Kraft strongly defended EMU’s position in the ward case. “The July 2010 ruling by the U.S. District Court for the Eastern District of Michigan dismissed the entire case against EMU – all six claims against 17 defendants,” said Kraft. “The Court’s ruling reflected strong views on the case, as conveyed in this particular section: ‘Plaintiff has distorted the facts in this case to support her position that defendants dismissed her due to her religious beliefs.'”
HOUSE BILL No. 5040 language
October 5, 2011, Introduced by Reps. Haveman, Rogers, Kowall, Daley, Pscholka, Heise, Shirkey, Hooker, Kurtz, Bumstead, Jenkins, Shaughnessy, Poleski, O’Brien, Knollenberg, MacMaster, Gilbert, Genetski, Franz, McMillin, Walsh, MacGregor, Huuki, Rendon, Lyons, Price, Johnson, Damrow, Foster, Olumba, Roy Schmidt, Yonker, Opsommer and Olson and referred to the Committee on Education.

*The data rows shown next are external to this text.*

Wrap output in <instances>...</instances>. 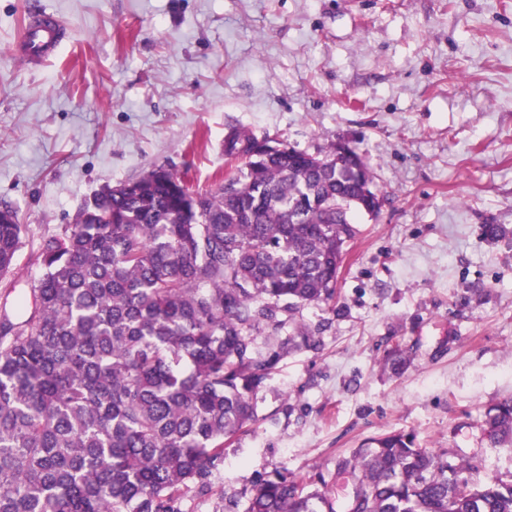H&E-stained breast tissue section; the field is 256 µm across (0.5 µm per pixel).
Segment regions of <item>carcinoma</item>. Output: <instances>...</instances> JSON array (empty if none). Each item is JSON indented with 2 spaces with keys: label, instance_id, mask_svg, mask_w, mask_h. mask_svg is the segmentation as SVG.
Wrapping results in <instances>:
<instances>
[{
  "label": "carcinoma",
  "instance_id": "obj_1",
  "mask_svg": "<svg viewBox=\"0 0 512 512\" xmlns=\"http://www.w3.org/2000/svg\"><path fill=\"white\" fill-rule=\"evenodd\" d=\"M234 127L229 186L195 191L163 167L106 190L42 239V272L0 304V512H182L213 491L224 443L258 421L255 399L296 338L260 346L336 283L373 209V174L338 143L275 150L253 162ZM26 232L0 203V276ZM495 447H512V397L486 408ZM421 448L412 432L364 441L336 463L342 499L321 474L275 473L247 494L218 490L224 512H512V477L477 476L483 459Z\"/></svg>",
  "mask_w": 512,
  "mask_h": 512
}]
</instances>
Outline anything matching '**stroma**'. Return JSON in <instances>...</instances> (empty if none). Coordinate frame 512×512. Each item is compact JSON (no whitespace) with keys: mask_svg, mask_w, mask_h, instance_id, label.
Segmentation results:
<instances>
[{"mask_svg":"<svg viewBox=\"0 0 512 512\" xmlns=\"http://www.w3.org/2000/svg\"><path fill=\"white\" fill-rule=\"evenodd\" d=\"M39 9L69 37L33 67L14 42ZM234 127L347 142L384 204L357 214L335 306L300 313L315 347L282 354L215 487L280 470L337 495V459L393 430L512 475L481 427L512 396V236L481 233L512 229V0H0V202L27 227L0 302L103 186L155 167L223 184Z\"/></svg>","mask_w":512,"mask_h":512,"instance_id":"1","label":"stroma"}]
</instances>
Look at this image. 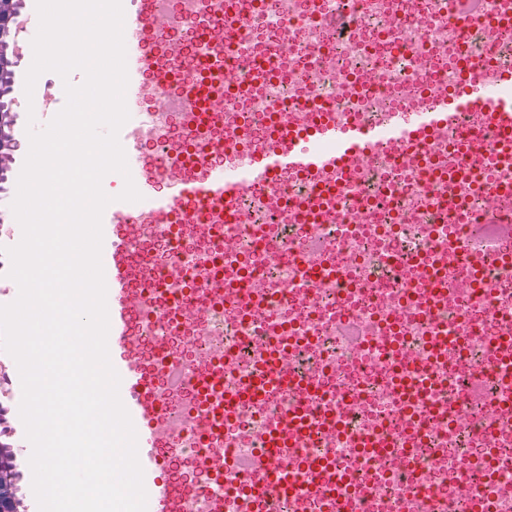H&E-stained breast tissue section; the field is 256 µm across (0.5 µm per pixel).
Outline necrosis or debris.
Listing matches in <instances>:
<instances>
[{
    "label": "necrosis or debris",
    "instance_id": "obj_1",
    "mask_svg": "<svg viewBox=\"0 0 512 512\" xmlns=\"http://www.w3.org/2000/svg\"><path fill=\"white\" fill-rule=\"evenodd\" d=\"M132 3L175 17L145 31L161 184L272 147L274 114L297 133L407 121L512 72V0ZM340 8L345 32L321 22ZM206 60L213 96L184 106ZM123 239L129 353L164 398L159 452L188 469L175 512H512V137L489 106Z\"/></svg>",
    "mask_w": 512,
    "mask_h": 512
}]
</instances>
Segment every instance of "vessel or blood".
Segmentation results:
<instances>
[{"label": "vessel or blood", "instance_id": "obj_1", "mask_svg": "<svg viewBox=\"0 0 512 512\" xmlns=\"http://www.w3.org/2000/svg\"><path fill=\"white\" fill-rule=\"evenodd\" d=\"M147 19L132 11L124 16V42L128 86L126 105L132 115L119 132L125 144V154L130 170H137L144 145V132L151 125L153 116L136 111V104L143 98L145 86L142 74L151 72L154 63L142 48V32ZM480 96L495 112L500 128L512 130V96L502 93L499 84L482 85ZM456 117L447 102L439 101L426 111L416 113L412 123L399 121L384 126L339 125L328 121L320 124L313 133L312 141L289 137L245 164L213 168L204 181L188 183L180 179L170 180L166 194L156 192L154 183H140L141 195L151 197V210L156 214L169 212L174 205L190 206L220 203L241 194L246 188L257 184H269L286 171L315 175L320 171L335 168L351 157L378 147L391 140L408 141L415 129L451 123ZM134 217L124 202H113L102 215L103 246L102 265L107 287L109 315L108 345L117 352L128 341V273L121 259L125 253L123 240L112 234L113 225L130 223ZM111 363L121 379L128 396L123 404L127 409L137 433L138 457L144 472V487L147 492V512H167L170 489L166 481L159 479L160 467L155 453L157 433L154 427L156 410L144 398L147 384L139 364L131 359L112 357Z\"/></svg>", "mask_w": 512, "mask_h": 512}]
</instances>
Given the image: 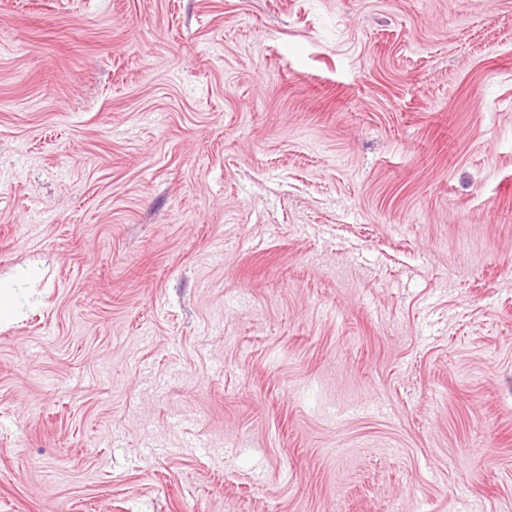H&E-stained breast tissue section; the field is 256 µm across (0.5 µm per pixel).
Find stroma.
Wrapping results in <instances>:
<instances>
[{
	"label": "stroma",
	"instance_id": "1",
	"mask_svg": "<svg viewBox=\"0 0 512 512\" xmlns=\"http://www.w3.org/2000/svg\"><path fill=\"white\" fill-rule=\"evenodd\" d=\"M0 512H512V0H0Z\"/></svg>",
	"mask_w": 512,
	"mask_h": 512
}]
</instances>
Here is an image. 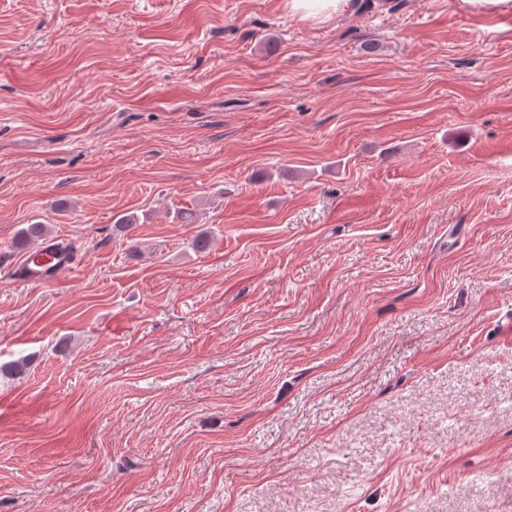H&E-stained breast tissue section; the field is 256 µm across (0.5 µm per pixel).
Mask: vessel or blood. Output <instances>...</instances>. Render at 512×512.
I'll list each match as a JSON object with an SVG mask.
<instances>
[{
  "label": "vessel or blood",
  "mask_w": 512,
  "mask_h": 512,
  "mask_svg": "<svg viewBox=\"0 0 512 512\" xmlns=\"http://www.w3.org/2000/svg\"><path fill=\"white\" fill-rule=\"evenodd\" d=\"M75 264L71 243L57 237L29 247L21 261L11 267L10 274L26 284L43 286L71 272Z\"/></svg>",
  "instance_id": "vessel-or-blood-1"
}]
</instances>
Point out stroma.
Segmentation results:
<instances>
[{"label": "stroma", "mask_w": 512, "mask_h": 512, "mask_svg": "<svg viewBox=\"0 0 512 512\" xmlns=\"http://www.w3.org/2000/svg\"><path fill=\"white\" fill-rule=\"evenodd\" d=\"M360 2L0 0V512H512V13ZM357 0H288V11L302 19L329 18L358 7ZM75 264L76 257L71 243L57 237L29 247L21 261L11 267L9 274L13 280L43 286L71 272Z\"/></svg>", "instance_id": "obj_1"}]
</instances>
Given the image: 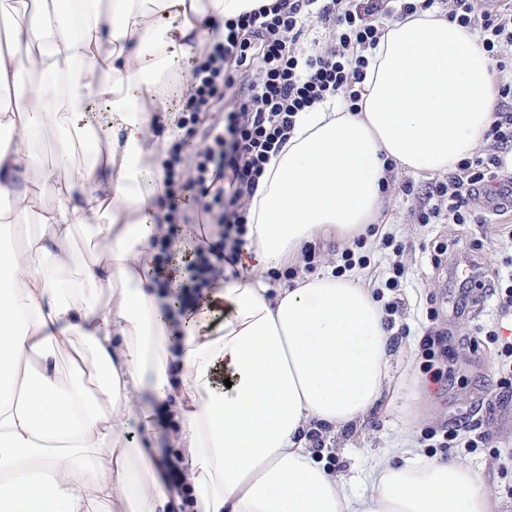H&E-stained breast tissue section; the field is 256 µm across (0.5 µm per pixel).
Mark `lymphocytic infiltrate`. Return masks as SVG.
I'll return each instance as SVG.
<instances>
[{
  "instance_id": "obj_1",
  "label": "lymphocytic infiltrate",
  "mask_w": 512,
  "mask_h": 512,
  "mask_svg": "<svg viewBox=\"0 0 512 512\" xmlns=\"http://www.w3.org/2000/svg\"><path fill=\"white\" fill-rule=\"evenodd\" d=\"M448 2L449 18L480 31L490 57L512 47V12L480 10L475 0ZM389 3L282 0L279 7L226 22L206 58L193 66L180 129L196 124L213 100L227 99L230 109L205 130L195 169L181 167L184 137L163 163L168 212L153 271L158 287L179 288V315L197 312L223 279L225 261L233 259L247 233L250 203L265 166L294 130L298 113L338 97L357 111L354 86L364 78L366 51L377 45L394 12ZM312 22L334 32V46L299 48L300 35ZM230 60L237 65L232 74L224 69ZM497 93L499 106L485 134L491 151L462 159L446 180L432 185L421 223H471L473 197L498 180L506 164L500 151L512 145V81L499 83Z\"/></svg>"
}]
</instances>
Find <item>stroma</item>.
Here are the masks:
<instances>
[{"mask_svg":"<svg viewBox=\"0 0 512 512\" xmlns=\"http://www.w3.org/2000/svg\"><path fill=\"white\" fill-rule=\"evenodd\" d=\"M433 181L430 175L396 171L379 230L396 235L403 249L381 248L378 238H371L365 249L370 262L357 270L362 284L378 292L380 303L395 297L402 301L392 317L390 377L417 398L418 415L402 417L399 405L379 401L361 423L322 427L324 445L315 457L350 491L366 493L375 462L404 435L410 447L434 460L469 466L492 497L494 512H512V394L500 386L496 350L485 336L492 328H512V321L500 319L494 298L464 286L473 276L492 281L505 271L506 260L512 259V239L505 235L506 226H512V208L492 211L477 199L472 208L479 223H418L414 208ZM407 182L413 195L401 191ZM441 242L448 250L439 256L434 248ZM396 262L404 266L406 280L393 293L383 288L382 277ZM428 329L453 333L445 357L451 380L433 383L423 372L420 340ZM455 424L464 439L470 436L469 426H478L489 433V443L476 450L430 447V438L442 437Z\"/></svg>","mask_w":512,"mask_h":512,"instance_id":"stroma-1","label":"stroma"}]
</instances>
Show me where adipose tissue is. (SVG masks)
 Wrapping results in <instances>:
<instances>
[{"mask_svg":"<svg viewBox=\"0 0 512 512\" xmlns=\"http://www.w3.org/2000/svg\"><path fill=\"white\" fill-rule=\"evenodd\" d=\"M266 2L0 0L14 20L0 47V197L37 226L19 243L0 232V512H493L469 467L407 448L367 494L328 474L304 430L346 426L382 398L391 336L352 274L266 277L316 239L365 233L388 161L450 173L472 155L496 106L475 31L432 8L388 25L358 111L338 99L298 114L251 202L236 273L171 329L177 306L152 269V180L180 118L164 103L226 21ZM51 124L68 136L47 166L35 133ZM79 230L98 247L81 261ZM143 395L177 422L184 488L162 479L163 448L128 436Z\"/></svg>","mask_w":512,"mask_h":512,"instance_id":"adipose-tissue-1","label":"adipose tissue"}]
</instances>
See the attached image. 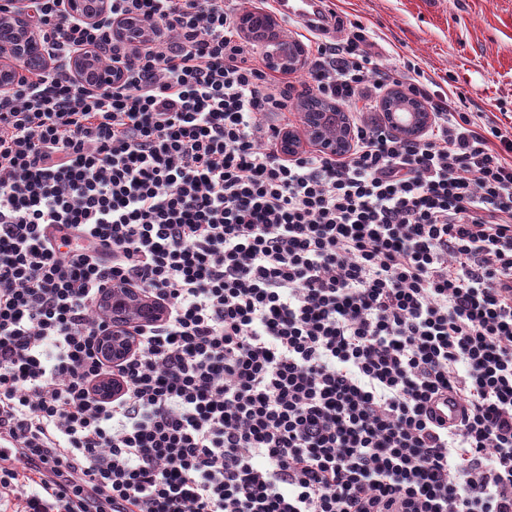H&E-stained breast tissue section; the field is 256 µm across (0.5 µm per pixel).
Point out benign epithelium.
Returning a JSON list of instances; mask_svg holds the SVG:
<instances>
[{"label":"benign epithelium","mask_w":512,"mask_h":512,"mask_svg":"<svg viewBox=\"0 0 512 512\" xmlns=\"http://www.w3.org/2000/svg\"><path fill=\"white\" fill-rule=\"evenodd\" d=\"M30 0H9V7L0 9V42L11 48L14 57L26 62L28 70L41 71L48 60L33 28ZM109 9V0H66V10L71 15L89 23L95 22ZM274 20L271 14L256 9L240 18V28L264 43L265 55L271 69L294 71L305 64L306 48L298 40L284 41L272 33ZM71 67L79 82L98 87L112 84L114 71L105 66L96 54L79 52L73 55ZM26 70V71H28ZM26 71L9 62H0V91L10 90ZM386 118L398 134L413 139L426 130L432 120L430 107L422 100L412 98L403 91L390 94L385 101ZM336 105L321 97H309L300 102L303 132L286 128L280 138V151L291 157L307 142L318 150L335 157L348 154L350 128L343 112H334ZM105 313L112 316V335L102 339V353L116 363L133 350L132 337L128 336L127 323L136 317L157 319L162 308L152 299L134 289L114 290L112 299L104 302Z\"/></svg>","instance_id":"7a95c632"}]
</instances>
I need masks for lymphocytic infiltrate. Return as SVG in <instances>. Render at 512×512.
Wrapping results in <instances>:
<instances>
[{"label":"lymphocytic infiltrate","instance_id":"obj_1","mask_svg":"<svg viewBox=\"0 0 512 512\" xmlns=\"http://www.w3.org/2000/svg\"><path fill=\"white\" fill-rule=\"evenodd\" d=\"M110 2L35 0L53 65L0 93V512H512V125L433 101L356 22L305 92L353 115L398 86L433 121L288 158L294 85L242 0ZM82 50L119 80L79 83ZM124 288L164 314L113 364ZM66 10L71 15L93 23L109 9V0H66Z\"/></svg>","mask_w":512,"mask_h":512}]
</instances>
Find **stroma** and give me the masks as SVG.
Listing matches in <instances>:
<instances>
[{
    "mask_svg": "<svg viewBox=\"0 0 512 512\" xmlns=\"http://www.w3.org/2000/svg\"><path fill=\"white\" fill-rule=\"evenodd\" d=\"M339 27L361 22L384 62L418 64L459 110L512 114V0H327Z\"/></svg>",
    "mask_w": 512,
    "mask_h": 512,
    "instance_id": "obj_1",
    "label": "stroma"
}]
</instances>
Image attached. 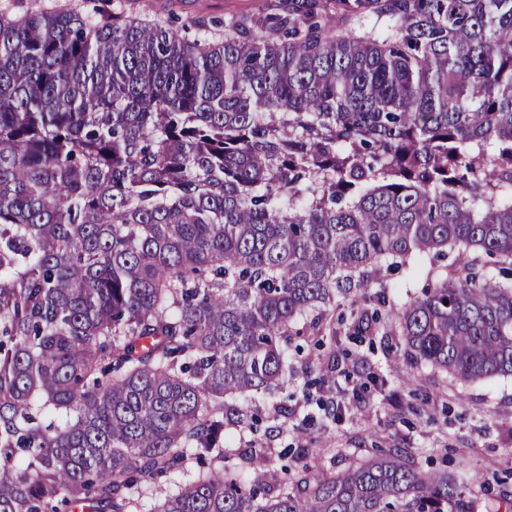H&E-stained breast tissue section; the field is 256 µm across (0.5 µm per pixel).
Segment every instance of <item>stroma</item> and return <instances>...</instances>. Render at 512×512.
Here are the masks:
<instances>
[{
	"instance_id": "stroma-1",
	"label": "stroma",
	"mask_w": 512,
	"mask_h": 512,
	"mask_svg": "<svg viewBox=\"0 0 512 512\" xmlns=\"http://www.w3.org/2000/svg\"><path fill=\"white\" fill-rule=\"evenodd\" d=\"M0 0V12L68 10L99 19L146 15L189 38L218 41L238 26L257 27L282 15L284 0ZM338 35L375 38L386 20L340 9L335 0H316ZM293 355L294 380L288 390L256 400L263 421L251 434L254 460L243 464L238 436H230L229 465L244 467L265 480L282 478L284 449L309 448L316 460L335 451L337 468L351 457H370L379 449H413L418 463L452 471L476 470L493 477L512 470V377L462 383L427 366H414L404 340L385 327L364 337L358 354L337 358L335 371L321 373L331 338L314 332L300 337ZM359 393H352V386ZM336 401L339 421L324 418L317 399Z\"/></svg>"
}]
</instances>
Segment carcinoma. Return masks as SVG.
I'll use <instances>...</instances> for the list:
<instances>
[{"mask_svg":"<svg viewBox=\"0 0 512 512\" xmlns=\"http://www.w3.org/2000/svg\"><path fill=\"white\" fill-rule=\"evenodd\" d=\"M220 42L0 13V512H512V473L391 448L271 485L224 432L288 387L336 297L458 253L394 323L416 365L512 376V0H338ZM495 258L478 267L471 252ZM316 3L319 10L326 13L329 24L332 25L333 34H351L361 38L380 37L385 33L387 27L386 19H377L369 12L356 14L344 11L336 6L334 0L305 1V3ZM195 468V464L191 463L189 464L188 472H186V470L177 471L169 475L167 478H161L158 483H149L148 485H145L139 512H149L148 510L150 509L152 503L155 500V490L157 488H174L175 485L183 483V481L188 479L190 472H193Z\"/></svg>","mask_w":512,"mask_h":512,"instance_id":"obj_1","label":"carcinoma"}]
</instances>
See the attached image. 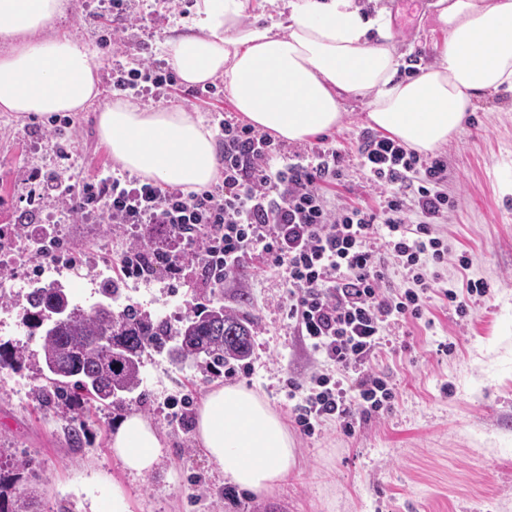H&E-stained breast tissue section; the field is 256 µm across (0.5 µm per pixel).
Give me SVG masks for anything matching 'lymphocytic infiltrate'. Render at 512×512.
<instances>
[{"instance_id":"f902f5d3","label":"lymphocytic infiltrate","mask_w":512,"mask_h":512,"mask_svg":"<svg viewBox=\"0 0 512 512\" xmlns=\"http://www.w3.org/2000/svg\"><path fill=\"white\" fill-rule=\"evenodd\" d=\"M144 83L176 86L172 72L151 64L112 71L114 90L126 94ZM219 137L224 181L210 190L163 189L115 171L56 178L45 191L72 217L95 212L107 224L165 225L177 248L121 259L123 275L143 283L157 269L197 265L220 285L246 253L260 252L286 289L289 325L331 368L309 383H289L295 424L307 436L326 421L354 434L363 417L392 412L394 388L377 361L388 333L422 317L434 287L426 270L448 256L434 231L448 213L447 165L395 138L363 133L358 166L379 206L335 208L322 187L341 180L345 157L326 140L305 159L279 165L271 137L249 125L224 120ZM385 251L403 268L406 288H385Z\"/></svg>"}]
</instances>
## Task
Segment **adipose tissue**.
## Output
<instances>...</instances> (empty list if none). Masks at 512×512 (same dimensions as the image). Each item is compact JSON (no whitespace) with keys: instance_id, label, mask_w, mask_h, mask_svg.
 <instances>
[{"instance_id":"ef3b65f1","label":"adipose tissue","mask_w":512,"mask_h":512,"mask_svg":"<svg viewBox=\"0 0 512 512\" xmlns=\"http://www.w3.org/2000/svg\"><path fill=\"white\" fill-rule=\"evenodd\" d=\"M250 0H196L193 27L165 36L172 68L194 86L223 77L224 91L257 129L299 142L336 128L347 97L368 100L367 119L420 153L447 144L475 102L512 91V0H437L448 37L437 60L401 80L385 11L362 14L355 0H267L260 27L240 18ZM66 0H0V110L77 112L98 94L96 54L79 39L53 34ZM115 161L162 185L198 190L220 166L212 132L179 106L144 109L118 99L98 114ZM196 440L228 483L262 493L296 469L294 442L280 415L257 393L219 386L203 397ZM111 448L131 474L161 461L157 430L127 414Z\"/></svg>"}]
</instances>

A bill to protect the right of a student to assert conscientious objection to providing certain counseling or other services; to prohibit certain actions by institutions of higher education; and to provide remedies.
THE PEOPLE OF THE STATE OF MICHIGAN ENACT:
Sec. 1. This act shall be known and may be cited as the “Julea Ward freedom of conscience act”.
Sec. 3. A public or private degree or certificate granting college, university, junior college, or community college of this state shall not discipline or discriminate against a student in a counseling, social work, or psychology program because the student refuses to counsel or serve a client as to goals that conflict with a sincerely held religious belief or moral conviction of the student, if the student refers the client to a counselor who will provide the counseling or services
Sec. 5. (1) A person who alleges a violation of this act may bring a civil action for appropriate injunctive relief, or actual damages, or both within 90 days after the occurrence of the alleged violation of this act.
(2) An action commenced under subsection (1) may be brought in the circuit court for the county where the alleged violation occurred, the county where the complainant resides, or the county where the educational institution is located.
(3) As used in this section, “damages” means compensation for injury or loss caused by each violation of this act, including reasonable attorney fees.